Why hadn’t I known that? ‘You never mentioned them before.’

He shrugged. ‘No. Well. Maybe we kind of screwed up that stage, didn’t we? The whole “taking home to meet the family” thing, what with your family being all spread out around the world, and my lot professional workaholics that think a day off is like admitting failure, well . . .’ He stopped staring down at his feet and gave me a sudden, and very steady, look from tawny eyes that held a hint of a challenge. ‘Not taking any of it back, before you start to wonder,’ he said, his voice very quiet. ‘You and . . . her. I stand by what I said then, Win, what you and Daisy have, it’s not healthy, and that, I promise, is absolutely the last time I shall refer to your sister, okay?’ With a squaring of his shoulders that told me he expected me to retaliate, he took a step back.

‘Fine.’

His surprise manifested in a billowing of coat as his body moved inside it, and he looked as though he was about to say something; a frown flashed across his forehead and vanished behind his eyes.

‘What you think of Daisy, or of me, or the relationship we have doesn’t matter any more, does it?’ I went on. ‘As my editor you said you can work with me, anything else is just . . .’ I threw my hands wide, the pages of my notebook scuttling and riffling like a nest of caffeine-addicted ants. ‘As I said, just strictly professional.’

Another shot of the cuff, another rub of the tattoo. ‘That’s what I’m here for,’ he said, then turned and was gone in a swirl of coat, like a traditional villain making good his escape, walking through the dew-laden grass without looking back.

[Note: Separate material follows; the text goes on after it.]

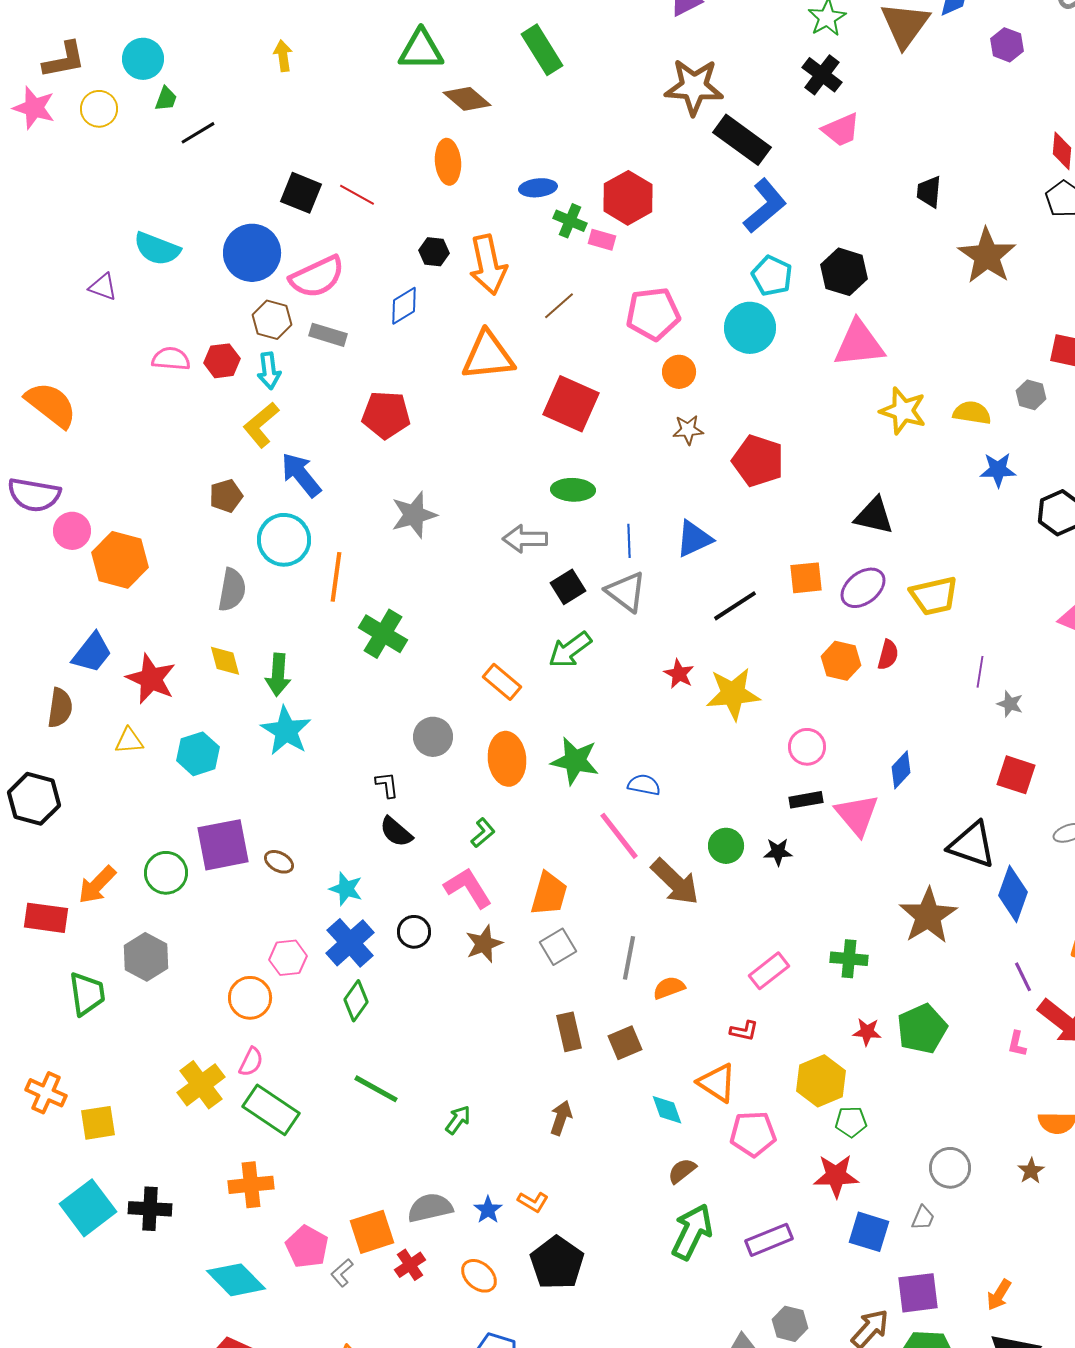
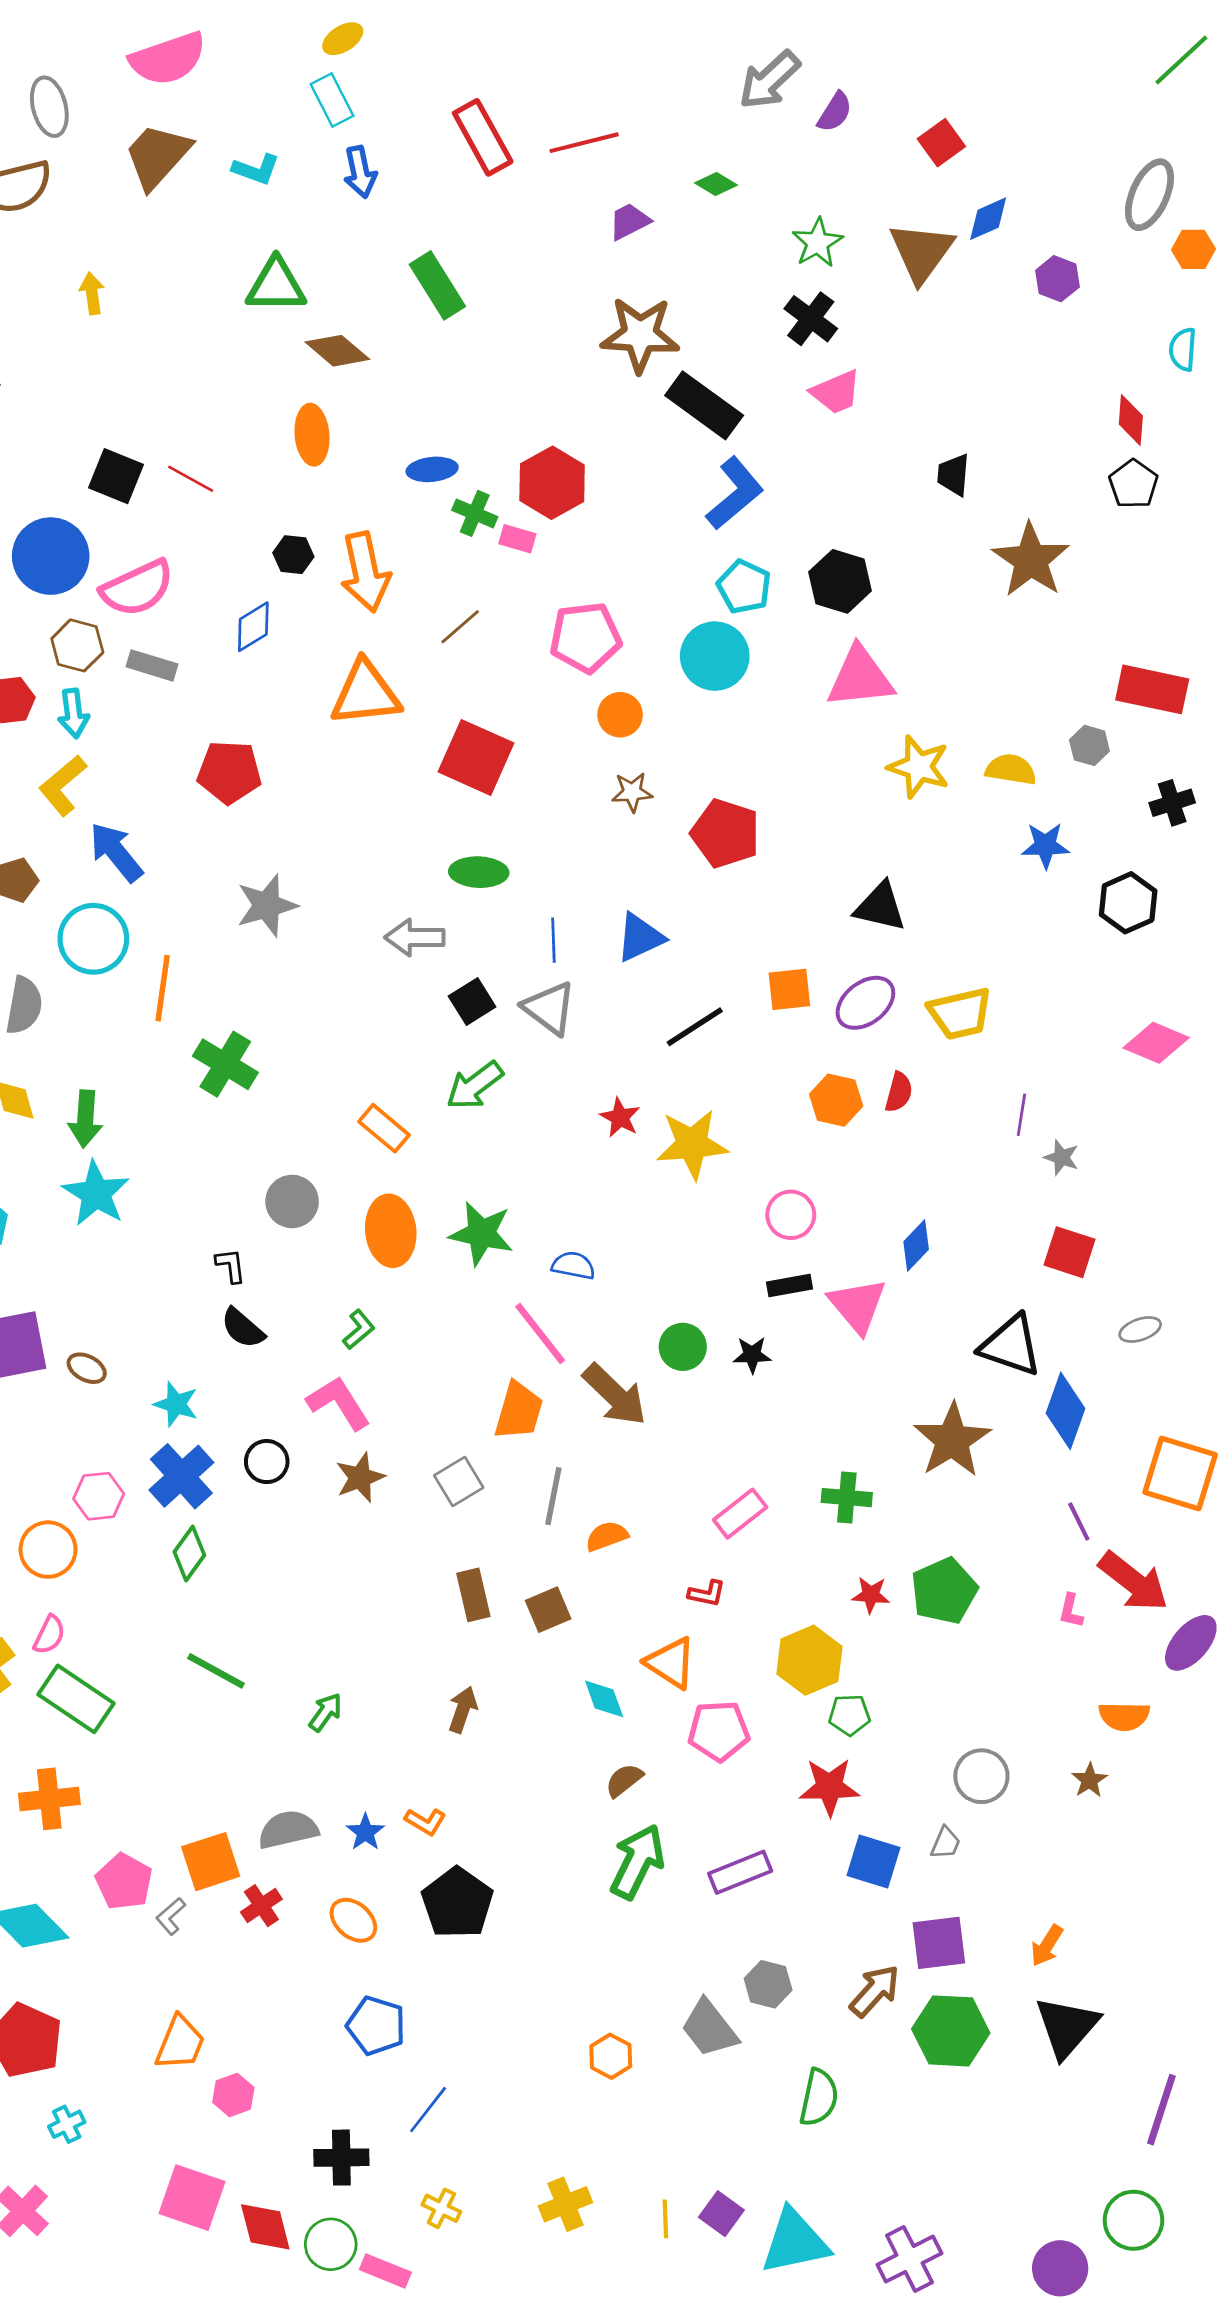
orange trapezoid: (549, 894) -> (519, 1411), moved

The cool air closed around him as though reclaiming its own and he was lost to sight before he even rounded the church building.

My shoulders slumped and I realised how tense I’d been all the time we’d talked. The sheer familiarity of him and the way he was had somehow fooled me into forgetting so much that I’d managed to function almost normally while he’d been in front of me, but now I could feel the low, hot burn of the anger and pain deep in my stomach again. An emotion that had been put on hold while Dan was actually there, as though his presence had functioned as a kind of damper, but now my mind was free to fan those flames into life again.

‘Bastard.’ My hands scrabbled a sheet of paper from the pad, nails raking it to strips, then my fingers curled it into a ball so tight that the molecules squeaked. ‘Completely bloody stupid . . . ’ And whether I spoke about him or me, I couldn’t have said.